INSTRUCTIONS FOR THE TASK. Rewrite the rows starting at the line with "HVAC Companies:0" and ending at the line with "K-Cups, 10 ct, BOGO", swapping every "Median" for "Average" and keeping everything else the same. Omit the pictures from your output.

RECORDS FOR THE TASK.

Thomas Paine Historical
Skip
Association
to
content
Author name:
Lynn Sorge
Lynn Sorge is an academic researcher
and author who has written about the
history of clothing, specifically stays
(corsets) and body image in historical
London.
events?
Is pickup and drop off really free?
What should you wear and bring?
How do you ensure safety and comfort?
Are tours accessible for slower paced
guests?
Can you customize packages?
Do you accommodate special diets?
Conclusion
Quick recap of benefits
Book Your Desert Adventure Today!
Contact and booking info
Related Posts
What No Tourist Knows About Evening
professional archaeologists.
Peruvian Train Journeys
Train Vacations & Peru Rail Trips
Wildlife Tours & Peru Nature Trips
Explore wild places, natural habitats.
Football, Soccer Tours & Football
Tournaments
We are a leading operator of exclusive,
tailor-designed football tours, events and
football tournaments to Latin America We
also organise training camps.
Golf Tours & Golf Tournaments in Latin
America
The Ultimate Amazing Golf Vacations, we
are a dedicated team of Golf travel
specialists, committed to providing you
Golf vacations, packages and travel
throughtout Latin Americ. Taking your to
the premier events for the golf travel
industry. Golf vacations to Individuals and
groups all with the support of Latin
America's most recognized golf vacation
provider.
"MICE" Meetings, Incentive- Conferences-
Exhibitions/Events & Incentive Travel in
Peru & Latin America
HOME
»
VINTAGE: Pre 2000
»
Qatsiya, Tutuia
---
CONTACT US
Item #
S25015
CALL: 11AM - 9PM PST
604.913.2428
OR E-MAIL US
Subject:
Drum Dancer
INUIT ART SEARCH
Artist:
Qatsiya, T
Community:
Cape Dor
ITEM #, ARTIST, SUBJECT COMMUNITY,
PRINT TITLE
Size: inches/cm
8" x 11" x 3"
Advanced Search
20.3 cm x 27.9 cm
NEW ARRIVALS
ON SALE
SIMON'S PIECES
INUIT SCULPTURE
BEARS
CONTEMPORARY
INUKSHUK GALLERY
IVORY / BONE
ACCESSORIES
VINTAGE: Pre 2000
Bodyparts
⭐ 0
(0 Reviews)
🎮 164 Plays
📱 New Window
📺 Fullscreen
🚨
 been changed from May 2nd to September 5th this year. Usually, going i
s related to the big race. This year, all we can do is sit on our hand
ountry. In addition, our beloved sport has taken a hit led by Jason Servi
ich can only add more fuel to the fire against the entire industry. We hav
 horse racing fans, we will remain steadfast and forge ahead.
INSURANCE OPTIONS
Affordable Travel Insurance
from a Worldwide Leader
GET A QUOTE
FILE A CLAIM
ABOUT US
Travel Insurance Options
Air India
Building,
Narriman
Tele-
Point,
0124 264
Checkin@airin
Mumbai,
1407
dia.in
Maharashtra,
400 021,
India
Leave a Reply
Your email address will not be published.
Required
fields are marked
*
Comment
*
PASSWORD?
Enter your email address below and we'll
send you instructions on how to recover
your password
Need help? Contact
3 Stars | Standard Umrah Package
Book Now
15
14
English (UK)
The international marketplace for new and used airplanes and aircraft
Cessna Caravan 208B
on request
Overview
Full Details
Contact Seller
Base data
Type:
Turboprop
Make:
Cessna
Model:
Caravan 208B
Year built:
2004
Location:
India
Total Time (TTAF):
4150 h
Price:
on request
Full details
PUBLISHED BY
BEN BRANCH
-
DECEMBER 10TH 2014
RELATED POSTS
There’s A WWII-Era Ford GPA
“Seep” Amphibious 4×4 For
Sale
...
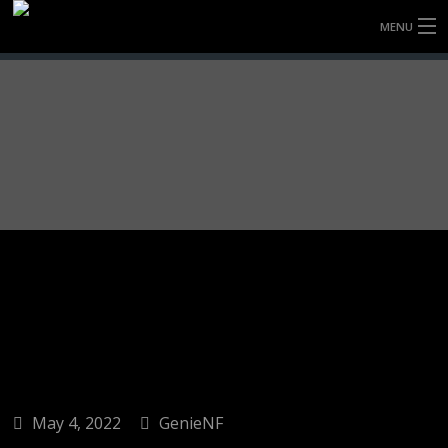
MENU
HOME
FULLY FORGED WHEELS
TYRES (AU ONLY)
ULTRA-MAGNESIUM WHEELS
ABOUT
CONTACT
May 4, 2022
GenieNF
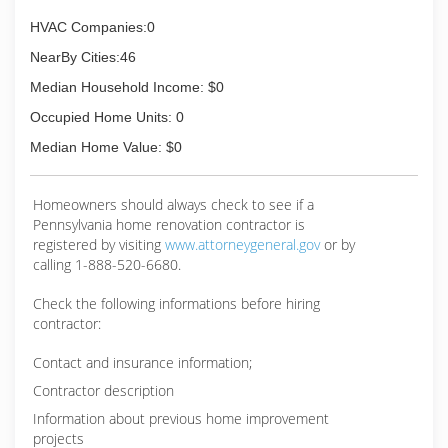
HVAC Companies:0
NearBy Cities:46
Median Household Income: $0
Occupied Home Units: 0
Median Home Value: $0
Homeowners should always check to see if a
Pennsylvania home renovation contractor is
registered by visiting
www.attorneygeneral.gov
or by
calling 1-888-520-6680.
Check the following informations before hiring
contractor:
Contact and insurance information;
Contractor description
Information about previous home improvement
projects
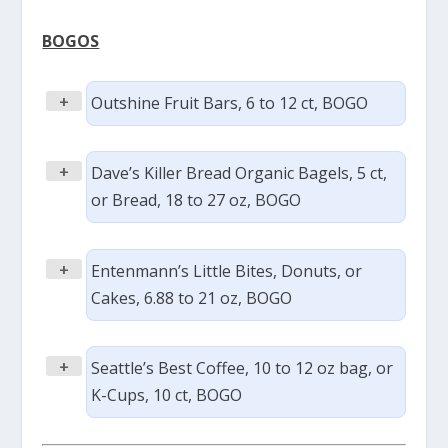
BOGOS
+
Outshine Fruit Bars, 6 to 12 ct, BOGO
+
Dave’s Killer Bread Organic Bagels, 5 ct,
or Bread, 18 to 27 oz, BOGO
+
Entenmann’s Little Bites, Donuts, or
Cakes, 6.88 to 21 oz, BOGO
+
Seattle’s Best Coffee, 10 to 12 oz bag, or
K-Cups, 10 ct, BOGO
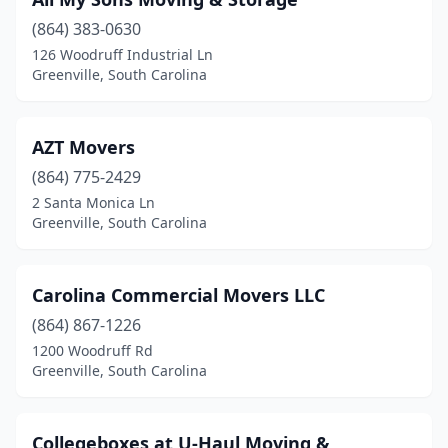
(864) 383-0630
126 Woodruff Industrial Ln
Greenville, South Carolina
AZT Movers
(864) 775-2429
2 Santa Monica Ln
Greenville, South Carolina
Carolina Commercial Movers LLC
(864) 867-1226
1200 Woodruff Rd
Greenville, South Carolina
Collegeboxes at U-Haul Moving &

RESPONSE BOX.
HVAC Companies:0
NearBy Cities:46
Average Household Income: $0
Occupied Home Units: 0
Average Home Value: $0
Homeowners should always check to see if a
Pennsylvania home renovation contractor is
registered by visiting
www.attorneygeneral.gov
or by
calling 1-888-520-6680.
Check the following informations before hiring
contractor:
Contact and insurance information;
Contractor description
Information about previous home improvement
projects
BOGOS
+
Outshine Fruit Bars, 6 to 12 ct, BOGO
+
Dave’s Killer Bread Organic Bagels, 5 ct,
or Bread, 18 to 27 oz, BOGO
+
Entenmann’s Little Bites, Donuts, or
Cakes, 6.88 to 21 oz, BOGO
+
Seattle’s Best Coffee, 10 to 12 oz bag, or
K-Cups, 10 ct, BOGO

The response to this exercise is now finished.